**PROBLEM DETAILS**
How many lines in the text below contain the word "haritası"? Reply with only the number.

**RECORDED DATA**
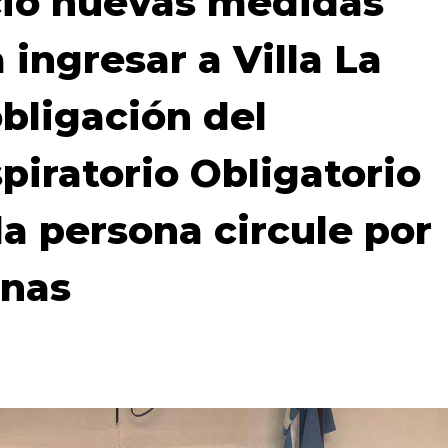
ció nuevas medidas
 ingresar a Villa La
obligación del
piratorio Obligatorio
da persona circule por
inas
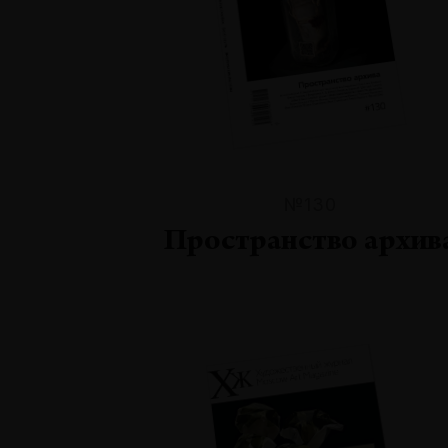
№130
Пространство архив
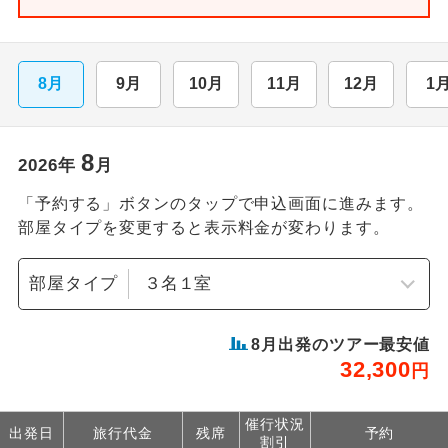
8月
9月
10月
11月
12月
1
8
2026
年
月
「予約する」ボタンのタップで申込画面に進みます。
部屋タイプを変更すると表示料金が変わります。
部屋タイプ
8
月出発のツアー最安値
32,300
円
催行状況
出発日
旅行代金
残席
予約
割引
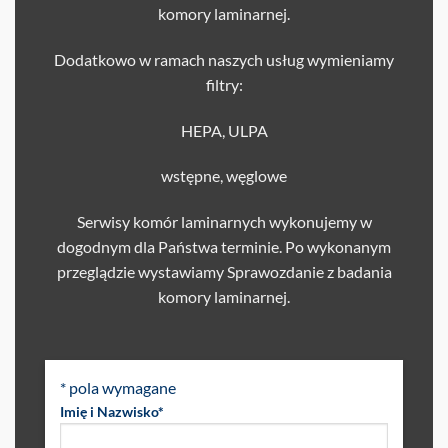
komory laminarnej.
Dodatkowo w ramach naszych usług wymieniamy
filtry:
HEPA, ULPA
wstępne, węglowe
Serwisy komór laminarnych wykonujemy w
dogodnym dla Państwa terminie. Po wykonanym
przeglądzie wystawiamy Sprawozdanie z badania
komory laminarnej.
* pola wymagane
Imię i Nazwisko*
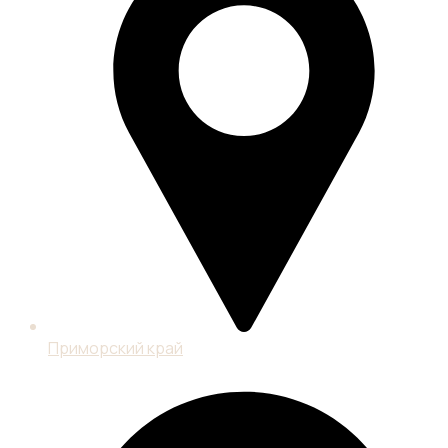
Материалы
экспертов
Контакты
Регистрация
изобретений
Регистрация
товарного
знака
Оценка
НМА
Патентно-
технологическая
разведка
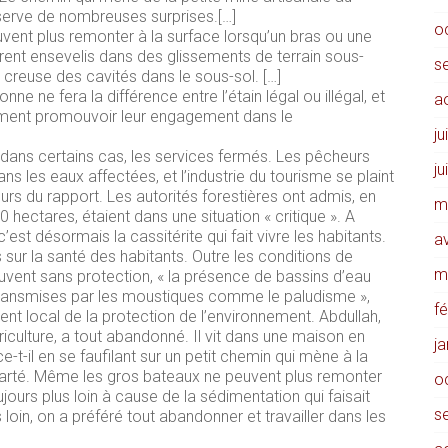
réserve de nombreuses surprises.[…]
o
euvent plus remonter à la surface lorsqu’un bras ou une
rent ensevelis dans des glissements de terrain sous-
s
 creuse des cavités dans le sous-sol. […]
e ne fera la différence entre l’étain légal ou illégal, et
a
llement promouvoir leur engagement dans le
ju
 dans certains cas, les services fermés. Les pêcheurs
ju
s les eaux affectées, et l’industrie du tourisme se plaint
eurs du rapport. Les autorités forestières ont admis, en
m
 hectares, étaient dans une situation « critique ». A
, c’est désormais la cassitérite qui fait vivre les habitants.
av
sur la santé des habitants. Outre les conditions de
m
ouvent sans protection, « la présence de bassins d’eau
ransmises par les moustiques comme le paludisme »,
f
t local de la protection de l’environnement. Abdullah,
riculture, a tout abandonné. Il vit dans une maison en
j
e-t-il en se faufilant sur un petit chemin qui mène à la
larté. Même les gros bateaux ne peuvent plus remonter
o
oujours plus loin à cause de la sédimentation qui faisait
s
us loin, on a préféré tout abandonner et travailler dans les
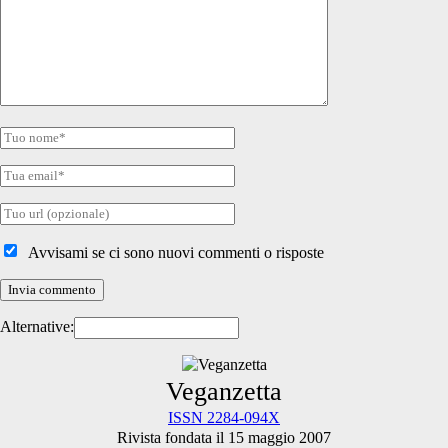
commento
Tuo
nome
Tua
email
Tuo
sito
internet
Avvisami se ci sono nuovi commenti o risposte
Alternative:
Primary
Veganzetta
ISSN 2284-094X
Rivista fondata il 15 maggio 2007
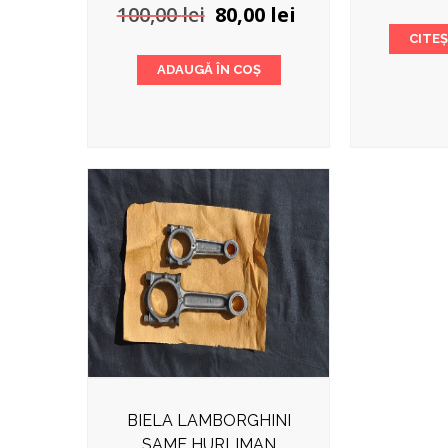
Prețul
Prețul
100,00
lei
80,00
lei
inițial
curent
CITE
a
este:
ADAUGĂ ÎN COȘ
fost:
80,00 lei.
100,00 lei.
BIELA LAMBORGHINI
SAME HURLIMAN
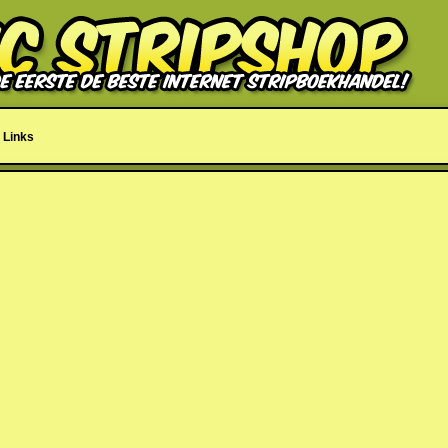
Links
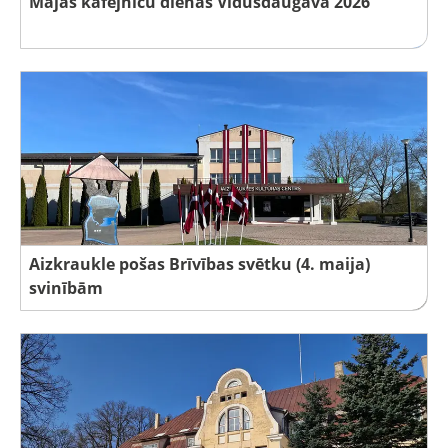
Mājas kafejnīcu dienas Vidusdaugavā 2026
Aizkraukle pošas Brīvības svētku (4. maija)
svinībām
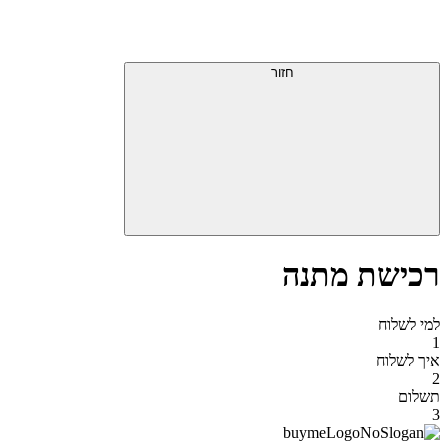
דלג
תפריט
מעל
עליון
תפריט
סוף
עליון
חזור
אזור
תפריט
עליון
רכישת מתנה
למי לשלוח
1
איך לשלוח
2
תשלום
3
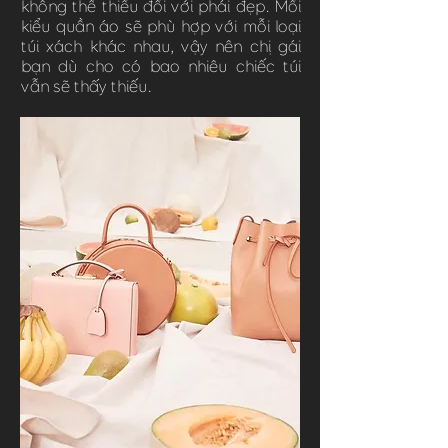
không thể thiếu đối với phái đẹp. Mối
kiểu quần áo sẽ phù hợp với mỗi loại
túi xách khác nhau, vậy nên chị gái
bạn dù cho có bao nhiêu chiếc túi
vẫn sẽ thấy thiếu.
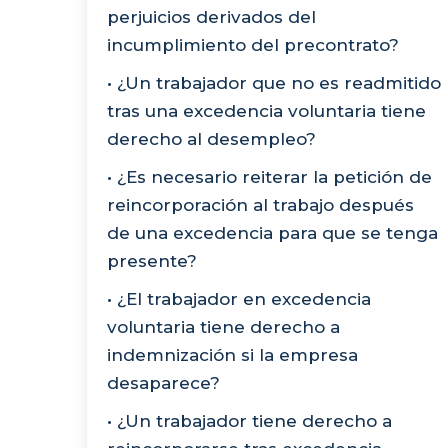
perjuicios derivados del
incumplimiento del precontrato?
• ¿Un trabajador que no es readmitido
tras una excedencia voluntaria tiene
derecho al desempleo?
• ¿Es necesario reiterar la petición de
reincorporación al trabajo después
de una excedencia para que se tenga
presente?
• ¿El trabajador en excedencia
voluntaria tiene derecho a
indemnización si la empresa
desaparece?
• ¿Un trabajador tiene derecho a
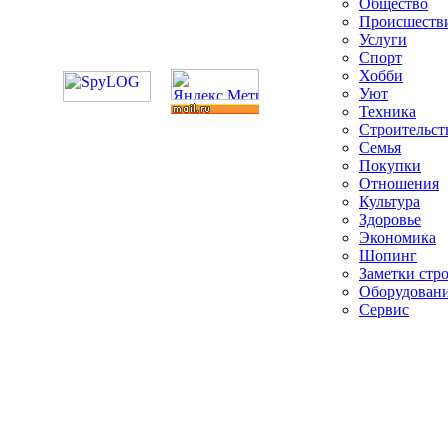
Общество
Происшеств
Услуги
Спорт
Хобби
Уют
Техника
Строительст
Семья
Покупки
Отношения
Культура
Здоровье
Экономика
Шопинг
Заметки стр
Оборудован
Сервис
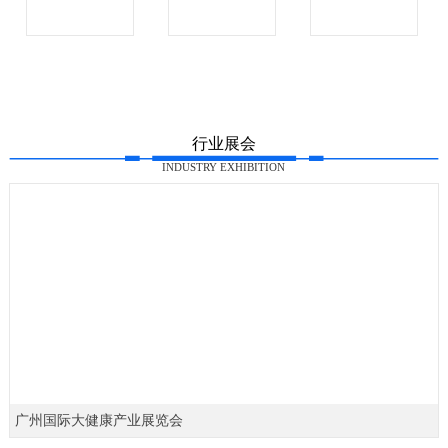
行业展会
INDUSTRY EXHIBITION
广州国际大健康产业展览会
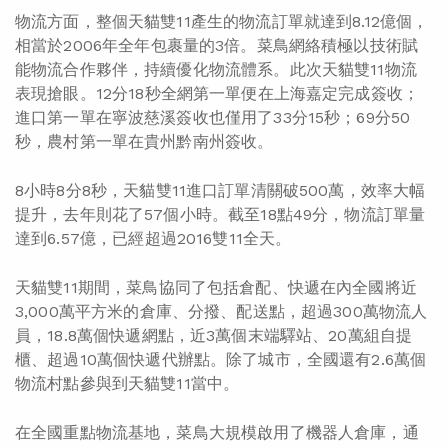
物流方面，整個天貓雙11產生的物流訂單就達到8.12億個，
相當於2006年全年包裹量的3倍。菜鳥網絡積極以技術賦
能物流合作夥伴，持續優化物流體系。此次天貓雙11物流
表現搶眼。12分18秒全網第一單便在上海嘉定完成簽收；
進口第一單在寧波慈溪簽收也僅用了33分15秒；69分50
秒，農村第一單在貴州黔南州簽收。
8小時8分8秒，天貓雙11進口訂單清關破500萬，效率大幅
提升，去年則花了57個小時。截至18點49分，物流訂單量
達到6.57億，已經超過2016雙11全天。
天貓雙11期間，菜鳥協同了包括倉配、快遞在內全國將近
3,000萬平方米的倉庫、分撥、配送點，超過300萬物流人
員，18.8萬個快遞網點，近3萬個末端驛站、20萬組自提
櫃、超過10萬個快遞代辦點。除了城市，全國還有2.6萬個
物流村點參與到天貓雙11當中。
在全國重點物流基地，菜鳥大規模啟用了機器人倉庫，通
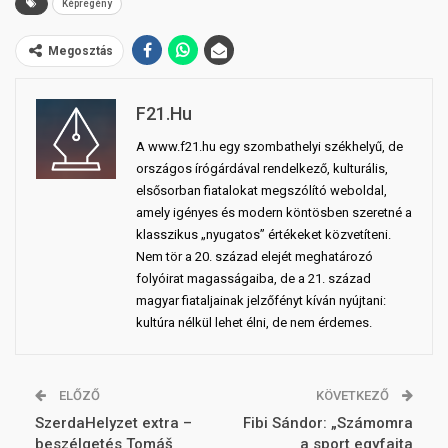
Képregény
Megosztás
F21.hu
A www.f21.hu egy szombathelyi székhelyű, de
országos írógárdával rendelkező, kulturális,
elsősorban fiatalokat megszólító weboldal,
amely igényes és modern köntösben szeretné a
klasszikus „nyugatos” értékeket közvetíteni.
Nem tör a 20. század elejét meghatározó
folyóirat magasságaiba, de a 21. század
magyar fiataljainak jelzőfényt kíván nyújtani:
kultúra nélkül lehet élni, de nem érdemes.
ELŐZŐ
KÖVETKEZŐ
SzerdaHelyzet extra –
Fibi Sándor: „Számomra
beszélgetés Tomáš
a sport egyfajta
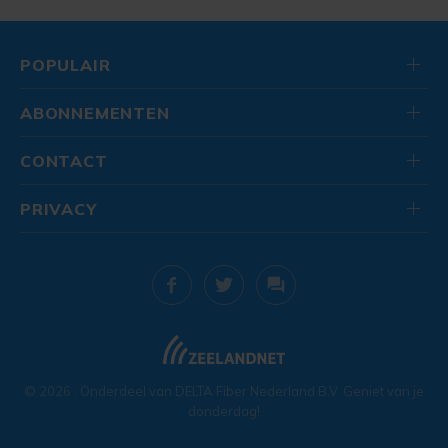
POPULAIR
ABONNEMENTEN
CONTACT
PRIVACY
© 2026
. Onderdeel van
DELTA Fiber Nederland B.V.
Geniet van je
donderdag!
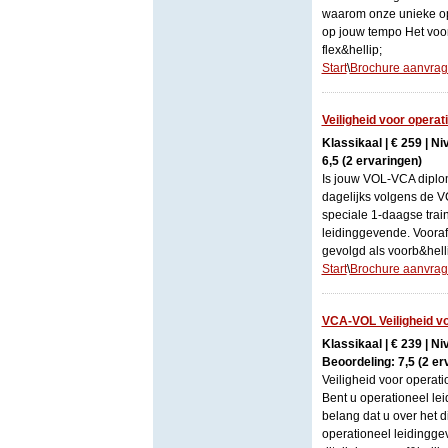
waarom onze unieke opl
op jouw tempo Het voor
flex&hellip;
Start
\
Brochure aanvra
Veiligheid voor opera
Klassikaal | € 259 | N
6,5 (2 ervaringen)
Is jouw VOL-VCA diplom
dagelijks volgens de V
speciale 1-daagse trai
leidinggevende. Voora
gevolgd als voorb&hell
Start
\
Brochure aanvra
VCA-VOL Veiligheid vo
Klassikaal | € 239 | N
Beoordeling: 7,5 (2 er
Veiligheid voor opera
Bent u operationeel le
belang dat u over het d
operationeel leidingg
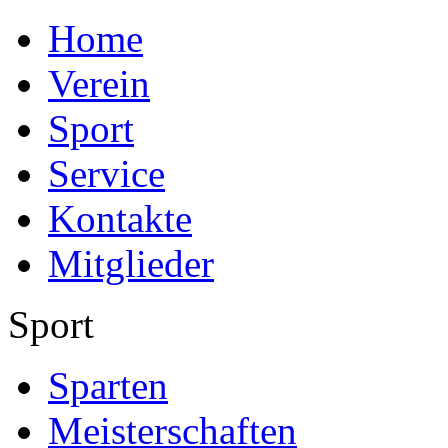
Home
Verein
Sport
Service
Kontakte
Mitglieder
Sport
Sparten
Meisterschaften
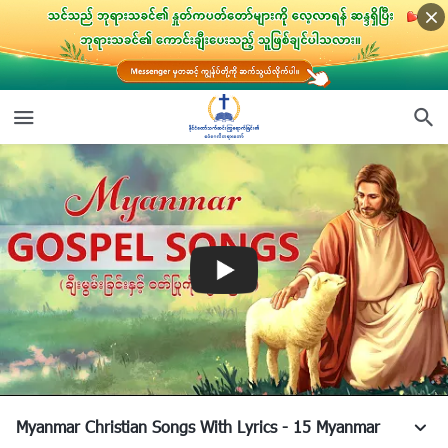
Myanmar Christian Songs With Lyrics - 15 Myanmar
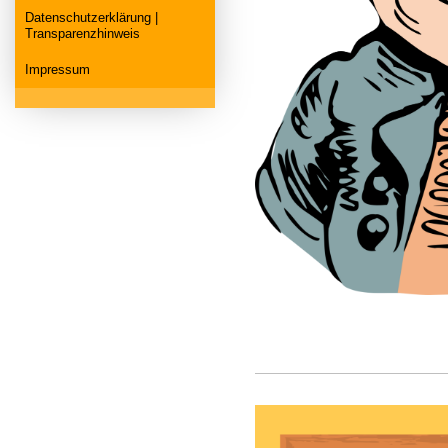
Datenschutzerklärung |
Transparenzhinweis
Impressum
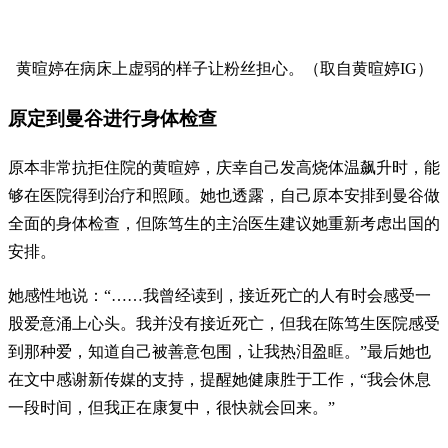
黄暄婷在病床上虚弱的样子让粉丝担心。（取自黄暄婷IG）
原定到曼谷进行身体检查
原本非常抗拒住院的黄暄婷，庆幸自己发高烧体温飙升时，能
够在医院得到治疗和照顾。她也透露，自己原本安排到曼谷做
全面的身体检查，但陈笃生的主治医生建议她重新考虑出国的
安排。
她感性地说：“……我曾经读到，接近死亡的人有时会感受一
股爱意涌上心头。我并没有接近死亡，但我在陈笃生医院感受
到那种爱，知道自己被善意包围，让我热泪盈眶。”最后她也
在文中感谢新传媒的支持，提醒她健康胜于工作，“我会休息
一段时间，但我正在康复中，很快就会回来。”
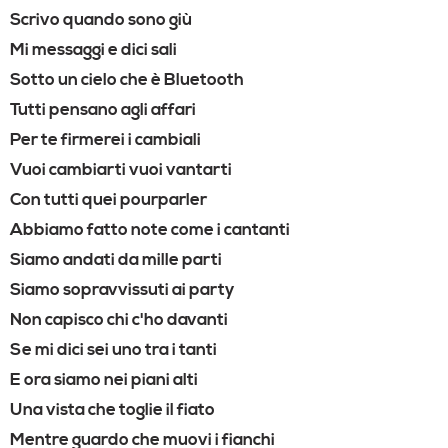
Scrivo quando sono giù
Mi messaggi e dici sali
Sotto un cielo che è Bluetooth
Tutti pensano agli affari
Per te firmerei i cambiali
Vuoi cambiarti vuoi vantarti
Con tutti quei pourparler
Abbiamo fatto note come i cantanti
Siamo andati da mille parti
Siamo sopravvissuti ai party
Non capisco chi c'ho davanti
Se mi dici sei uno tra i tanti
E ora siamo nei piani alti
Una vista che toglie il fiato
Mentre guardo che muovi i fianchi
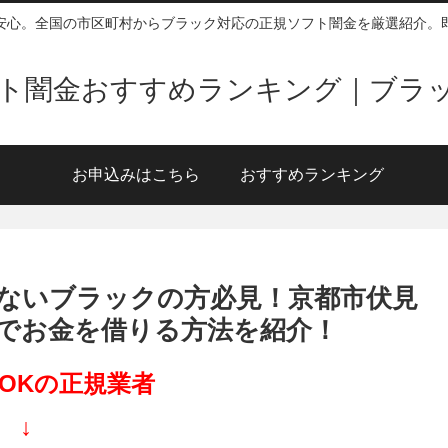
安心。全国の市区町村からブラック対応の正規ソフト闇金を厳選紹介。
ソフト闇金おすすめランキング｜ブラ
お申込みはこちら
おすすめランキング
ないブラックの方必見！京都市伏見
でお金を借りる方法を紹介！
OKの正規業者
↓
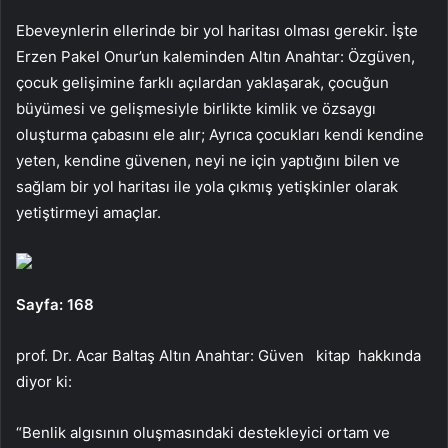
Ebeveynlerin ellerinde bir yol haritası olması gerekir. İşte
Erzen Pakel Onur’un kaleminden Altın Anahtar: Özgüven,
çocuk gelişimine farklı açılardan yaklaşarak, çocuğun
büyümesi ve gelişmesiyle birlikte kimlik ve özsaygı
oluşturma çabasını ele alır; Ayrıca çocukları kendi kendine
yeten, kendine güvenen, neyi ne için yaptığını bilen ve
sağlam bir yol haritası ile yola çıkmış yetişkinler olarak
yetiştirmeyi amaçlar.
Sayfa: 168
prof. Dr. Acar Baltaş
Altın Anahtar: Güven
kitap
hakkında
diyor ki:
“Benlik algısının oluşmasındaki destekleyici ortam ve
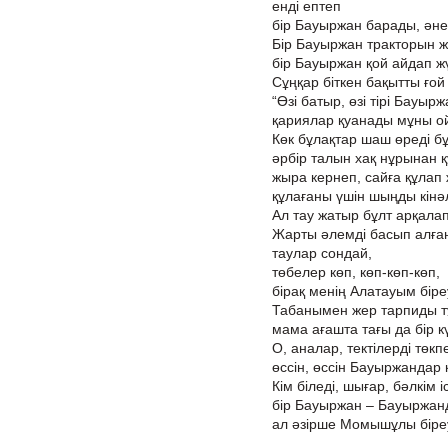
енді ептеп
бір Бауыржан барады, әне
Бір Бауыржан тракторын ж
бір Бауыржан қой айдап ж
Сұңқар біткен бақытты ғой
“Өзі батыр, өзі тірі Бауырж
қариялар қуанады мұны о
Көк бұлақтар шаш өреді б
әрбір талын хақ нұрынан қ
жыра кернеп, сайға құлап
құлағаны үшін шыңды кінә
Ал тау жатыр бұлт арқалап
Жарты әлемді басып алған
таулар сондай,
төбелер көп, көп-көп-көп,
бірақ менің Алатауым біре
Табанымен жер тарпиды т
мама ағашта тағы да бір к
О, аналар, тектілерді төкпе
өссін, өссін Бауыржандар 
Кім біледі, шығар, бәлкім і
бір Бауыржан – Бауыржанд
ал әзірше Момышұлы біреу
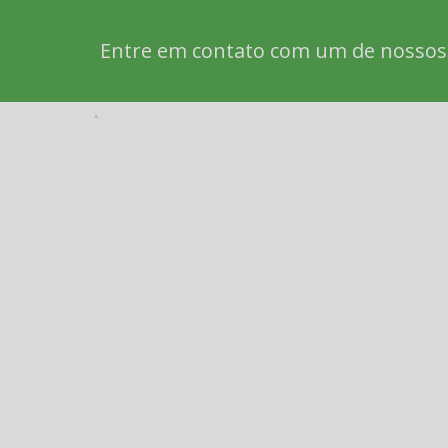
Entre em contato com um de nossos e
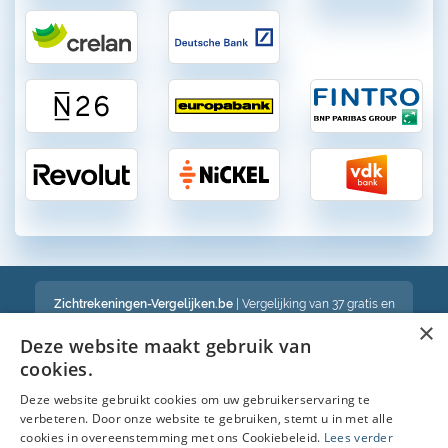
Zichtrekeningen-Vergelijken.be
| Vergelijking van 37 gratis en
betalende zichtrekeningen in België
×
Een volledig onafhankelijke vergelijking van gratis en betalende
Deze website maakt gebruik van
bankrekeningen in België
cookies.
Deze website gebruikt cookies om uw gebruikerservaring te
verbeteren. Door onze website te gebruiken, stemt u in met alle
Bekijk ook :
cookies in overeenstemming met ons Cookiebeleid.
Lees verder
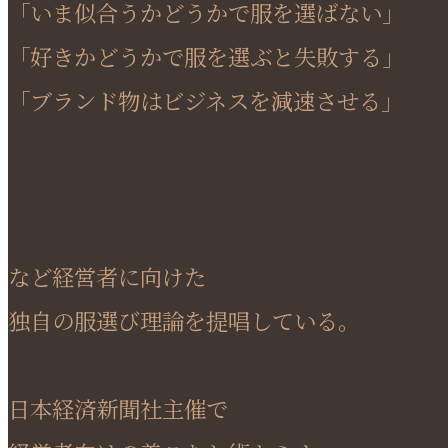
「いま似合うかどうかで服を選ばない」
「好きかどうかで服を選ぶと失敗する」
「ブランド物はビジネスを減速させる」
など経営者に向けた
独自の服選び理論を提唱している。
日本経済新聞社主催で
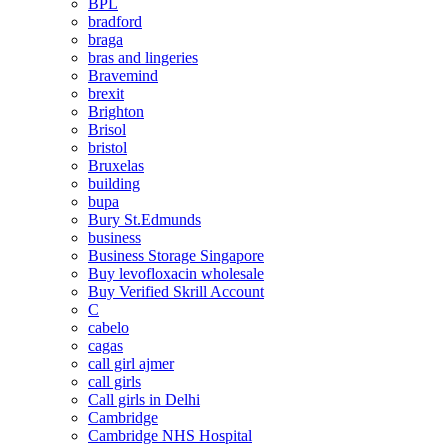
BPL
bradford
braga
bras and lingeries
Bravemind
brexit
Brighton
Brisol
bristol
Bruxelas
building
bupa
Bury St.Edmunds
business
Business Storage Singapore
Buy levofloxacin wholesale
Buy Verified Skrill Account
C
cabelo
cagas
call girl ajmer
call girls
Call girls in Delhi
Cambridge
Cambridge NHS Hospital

**ANSWER SPACE**
2